In her research, Ms Thomson came across fears about allergic reactions to sticking-plasters which could prompt legal action. One teacher told her:

“We are not even allowed to put a plaster on a child. Wet paper towels are the answer to everything now: the child either gets a wet paper towel or goes to hospital on a 999 call.” Ms Thomson said her research showed there were very few cases where schools had been sued successfully, but nevertheless a policy prevailed of “if in doubt, ban it.”

The conference heard of reported bans on the game British bulldog, skipping ropes and conkers.

Kate Abley, a former teacher turned children’s campaigner, said there was now a “litigation management industry that is really quite shocking”.

Councils had risk management strategies without the risk, she added.

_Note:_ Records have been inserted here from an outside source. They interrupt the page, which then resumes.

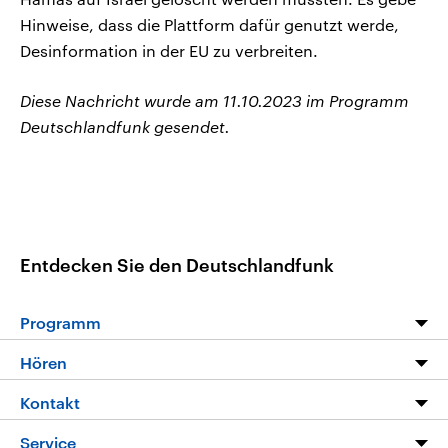
Hinweise, dass die Plattform dafür genutzt werde,
Desinformation in der EU zu verbreiten.
Diese Nachricht wurde am 11.10.2023 im Programm
Deutschlandfunk gesendet.
Entdecken Sie den Deutschlandfunk
Programm
Programm
Hören
Alle Sendungen
Livestream
Kontakt
Die Nachrichten
Audios
Hörerservice
Service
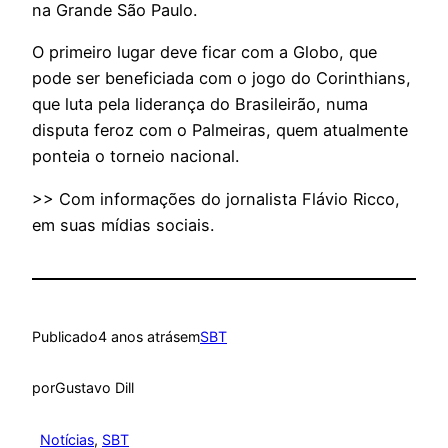
na Grande São Paulo.
O primeiro lugar deve ficar com a Globo, que
pode ser beneficiada com o jogo do Corinthians,
que luta pela liderança do Brasileirão, numa
disputa feroz com o Palmeiras, quem atualmente
ponteia o torneio nacional.
>> Com informações do jornalista Flávio Ricco,
em suas mídias sociais.
Publicado
4 anos atrás
em
SBT
por
Gustavo Dill
Notícias
, 
SBT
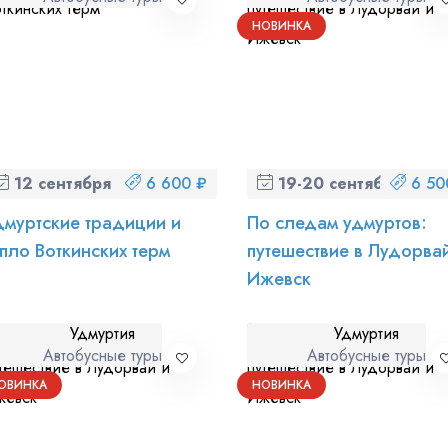
НОВИНКА
12 сентября (сб)
6 600 ₽
19-20 сентября (сб-в
6 50
дмуртские традиции и
По следам удмуртов:
епло Воткинских терм
путешествие в Лудорва
Ижевск
Удмуртия
Удмуртия
Автобусные туры
Автобусные туры
ОВИНКА
НОВИНКА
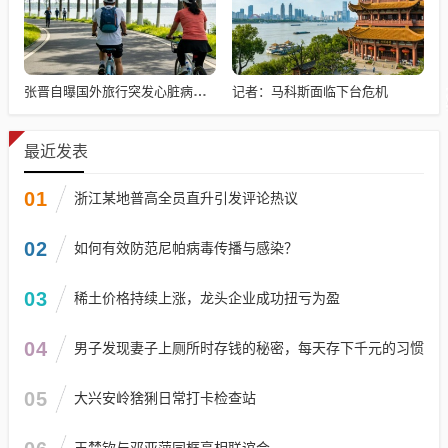
记者：马科斯面临下台危机
张晋自曝国外旅行突发心脏病险丧命
最近发表
01
浙江某地普高全员直升引发评论热议
02
如何有效防范尼帕病毒传播与感染？
03
稀土价格持续上涨，龙头企业成功扭亏为盈
04
男子发现妻子上厕所时存钱的秘密，每天存下千元的习惯
05
大兴安岭猞猁日常打卡检查站
王楚钦与邓亚萍同框亮相联谊会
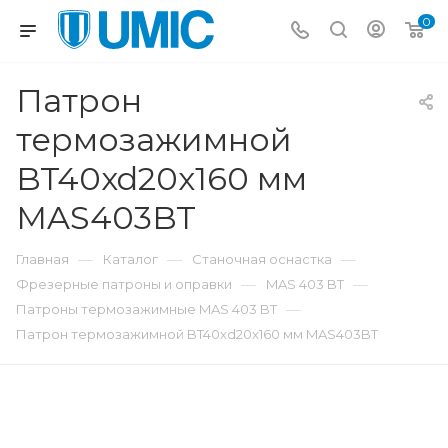
0
Патрон
термозажимной
BT40xd20x160 мм
MAS403BT
—
—
—
Главная
Каталог
Станочная оснастка
—
—
Фрезерные патроны и оправки
MAS 403 BT
—
Патроны термозажимные MAS 403 BT
Патрон термозажимной BT40xd20x160 мм MAS403BT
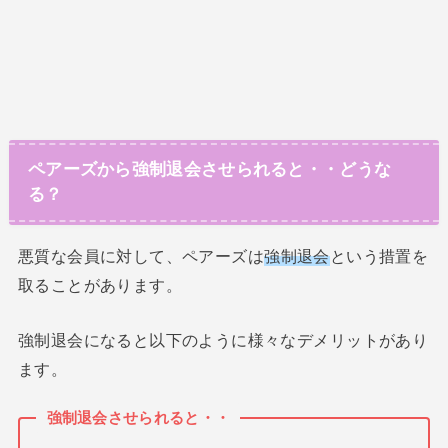
ペアーズから強制退会させられると・・どうな
る？
悪質な会員に対して、ペアーズは
強制退会
という措置を
取ることがあります。
強制退会になると以下のように様々なデメリットがあり
ます。
強制退会させられると・・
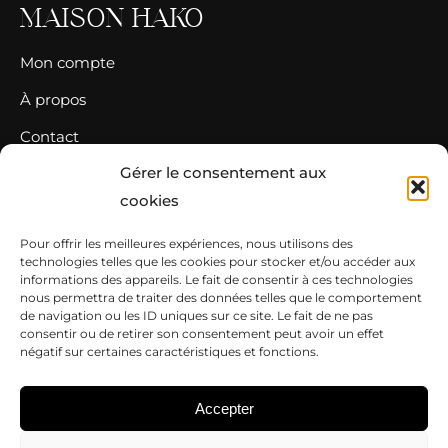
MAISON HAKO
Mon compte
À propos
Contact
Gérer le consentement aux
CONTACT
cookies
Pour offrir les meilleures expériences, nous utilisons des
06 59 96 74 94‬
technologies telles que les cookies pour stocker et/ou accéder aux
contact@maisonhako.com
informations des appareils. Le fait de consentir à ces technologies
nous permettra de traiter des données telles que le comportement
maisonhako
de navigation ou les ID uniques sur ce site. Le fait de ne pas
consentir ou de retirer son consentement peut avoir un effet
négatif sur certaines caractéristiques et fonctions.
Accepter
[currency_switcher]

Ms Abley traced the risk management culture to major child abuse scandals - the Jasmine Beckford case in 1984 in Brent, and the Kimberley Carlile case in Greenwich in 1986. These were followed by the furore in 1987 in Cleveland over sexual abuse allegations by two paediatricians.

The Children’s Act had resulted and that legislation should have put children rather than adults at the centre of its concerns, she said.